11月2日に国内でもついに正式版がリリースされたマイクロソフトの最新ブラウザ「Internet Explorer 7」(IE7)。
ブラウザの新興勢力が提供する新機能を多く搭載し、今後のブラウザ市場およびRSSリーダーなど最新のマーケティング手法に与える影響は大きいと見られ、各方面から注目されている。
しかも、IE7は「Microsoft」のブランドだけで展開されるものではない。このため、ブラウザ市場におけるIE7登場のインパクトの余波は、多くの人が当初予定していた以上の広がりを見せるかもしれない。
米国では10月19日のIE7正式リリースに先立ち、前日の18日には米Yahooが「Internet Explorer 7 optimized for Yahoo!」の名称で、自社ブランドにカスタマイズしたIE7を公開した。標準でYahooの検索エンジンを採用しているほか、ホームページもYahooのサイトで、Yahooツールバーも装備されている。
米国の動向を踏まえ、ネット業界関係者の間では、国内でもIE7の他社ブランドバージョンがリリースされるのではないかとの観測が広まっていた。これについてマイクロソフトは「現在、他社ブランドのIE7については複数社と話をしている」(広報)としている。日本のヤフーも「すでに(自社ブランドにカスタマイズしたIE7のリリースは)準備しており、正確な公開時期などは申し上げられないが、マイクロソフトから開発ソフトが提供され次第、公開する予定」と近々登場する見通しだ。
さらには、マイクロソフト広報によると、「こうした動き(他社ブランドにカスタマイズしたIE7の提供)は米国でも進めていることだ」という。つまり、世界規模のレベルで、有力サイトが自社ブランドでIE7の提供を早期に開始する可能性が高いというわけだ。
他社ブランドにカスタマイズしたブラウザの提供は、日本でもIEとGeckoのブラウザエンジンに対応したブラウザを展開しているLunascapeが、「Lunascapeファミリー」というかたちでビジネスにしている。
ただし、世界で圧倒的なブラウザシェアを誇るMicrosoftがこうした展開をするインパクトは大きいだろう。Microsoftが有力サイト各社と事実上の協力関係を持って展開すると、普及の速度が早まり、RSS配信の活用など次世代のマーケティング手法が一気に浸透することも考えられる。

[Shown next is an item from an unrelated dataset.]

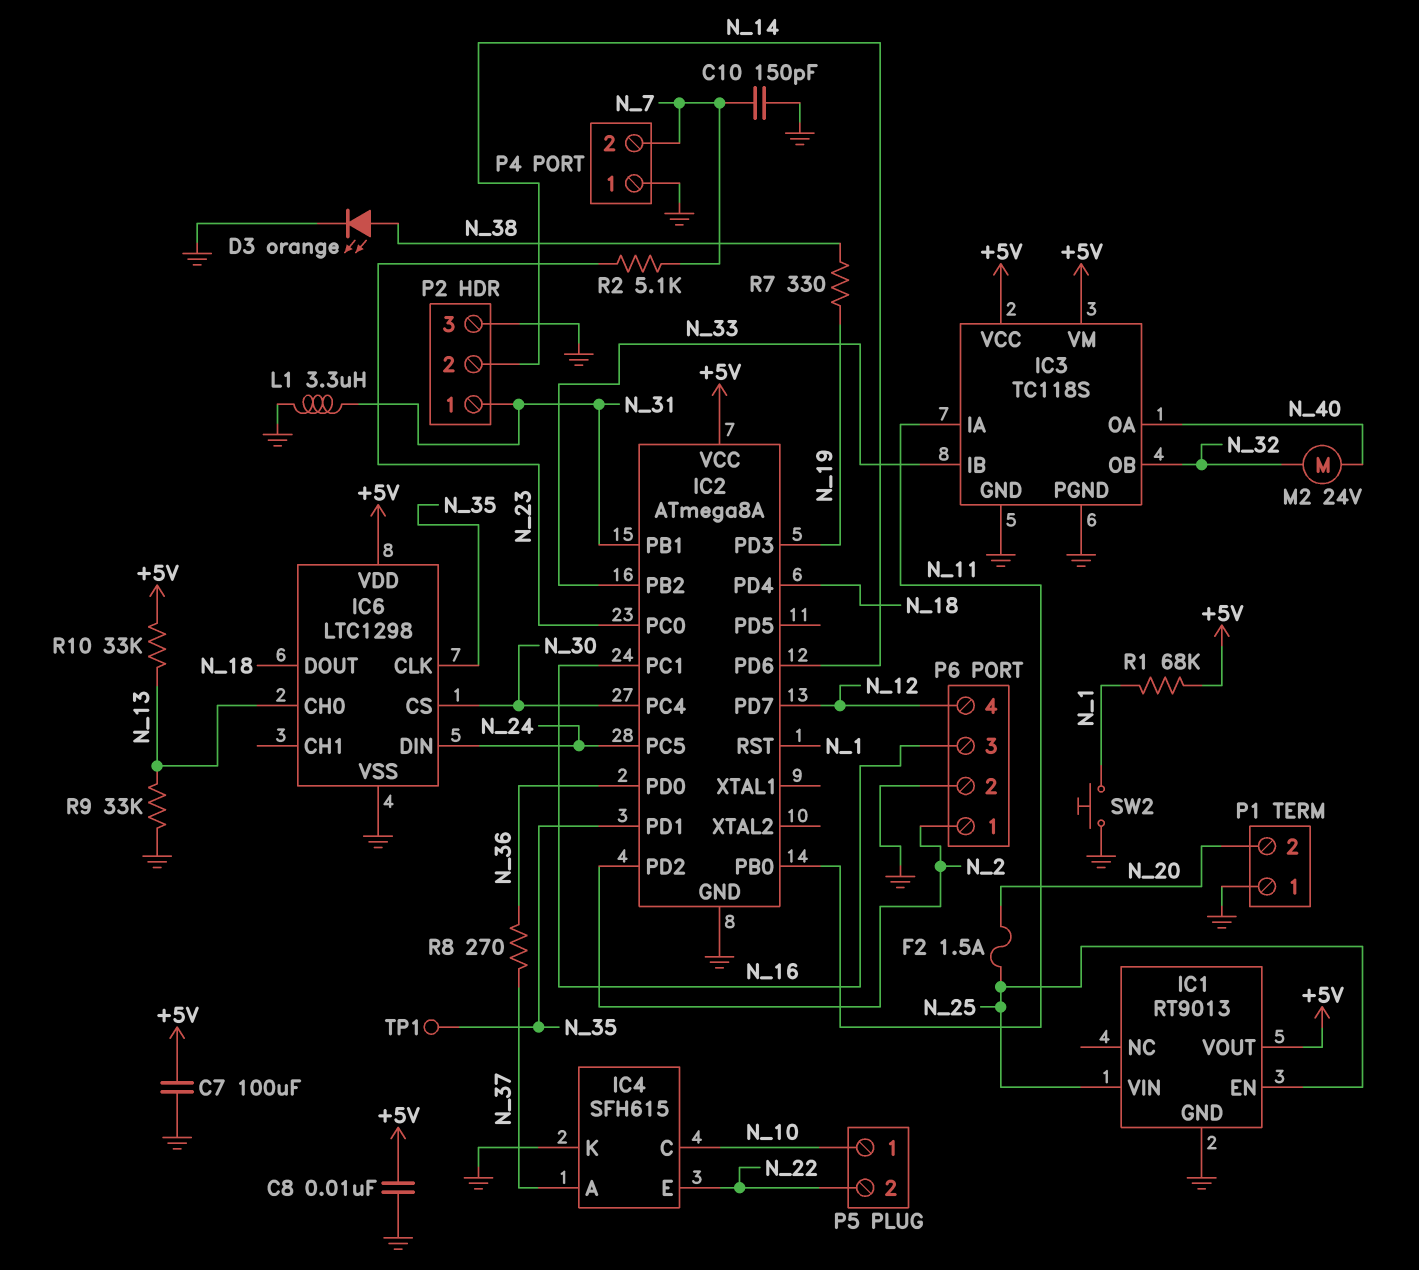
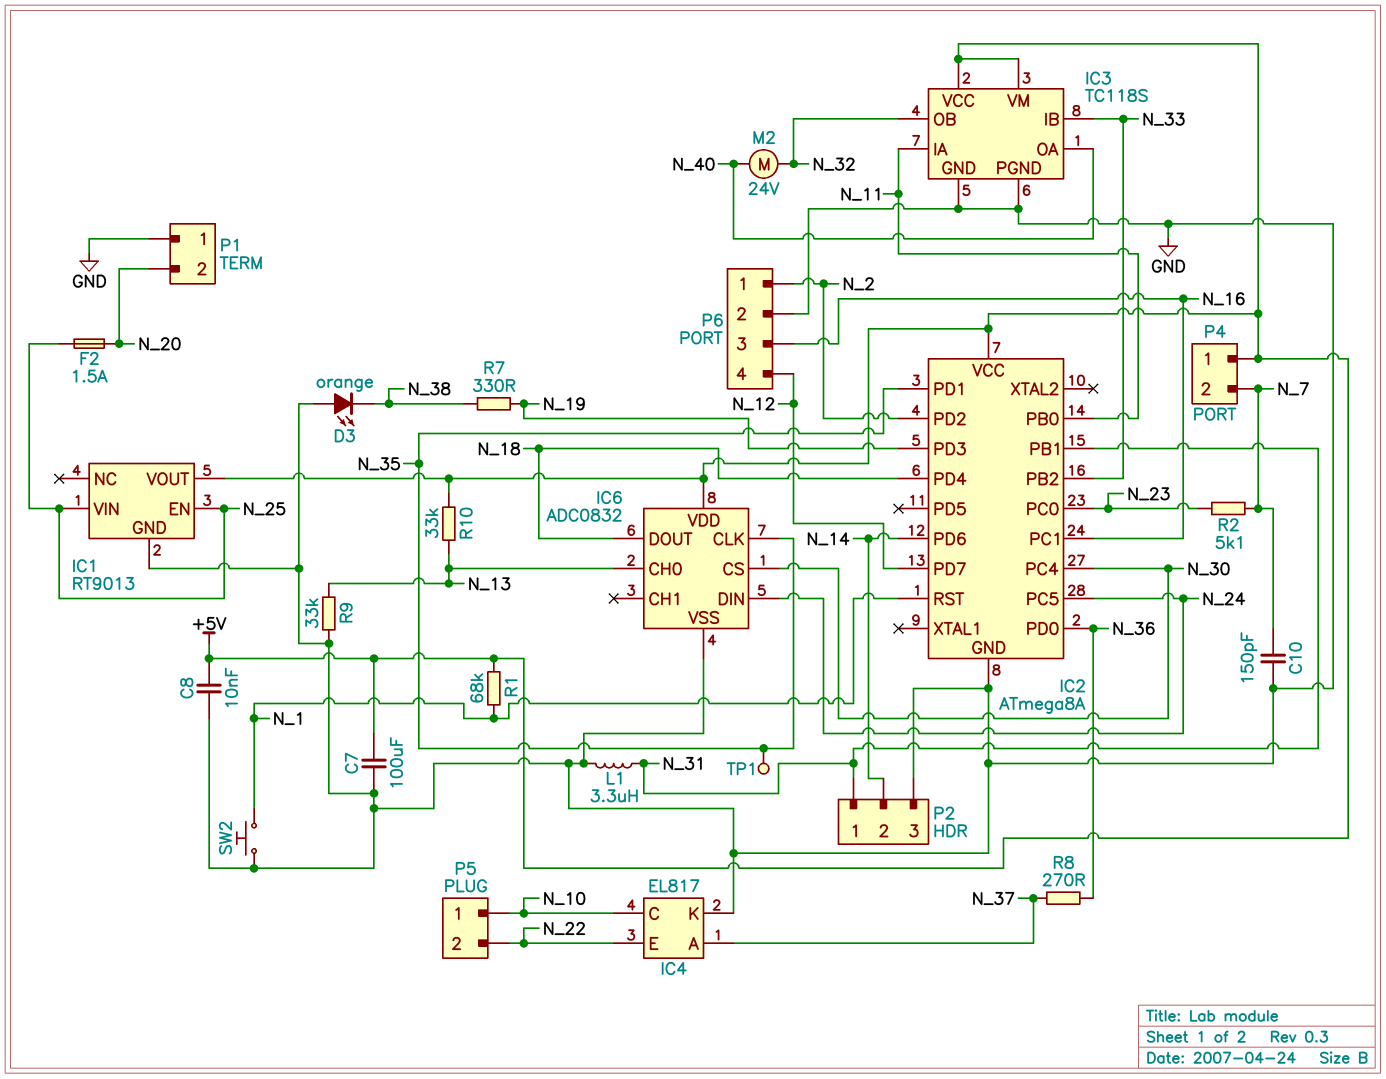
D3: LED orange (A N_38, K GND) -> LED orange (A GND, K N_38)
IC4: SFH615 -> EL817
IC6: LTC1298 -> ADC0832
P4 pin 1: GND -> +5V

別の見方をすれば、検索エンジンなど主要オンラインサービス、ツールなどでGoogleの攻勢を受けているだけに、Microsoftとしては、これまでオンラインサービスでは競合と見られてきたYahooなどの有力サイトとも、協力関係を持たざるを得ないことになっているともいえそうだ。
実際、米Microsoftでプラットフォーム戦略を指揮するCharles Fitzgerald氏はCNET Japanのインタビューで、「Microsoftは共生と民主化の文化を内在する企業だ」と語り、今後はあらゆる方面で競合企業とも共生していく必要性があることを強調している。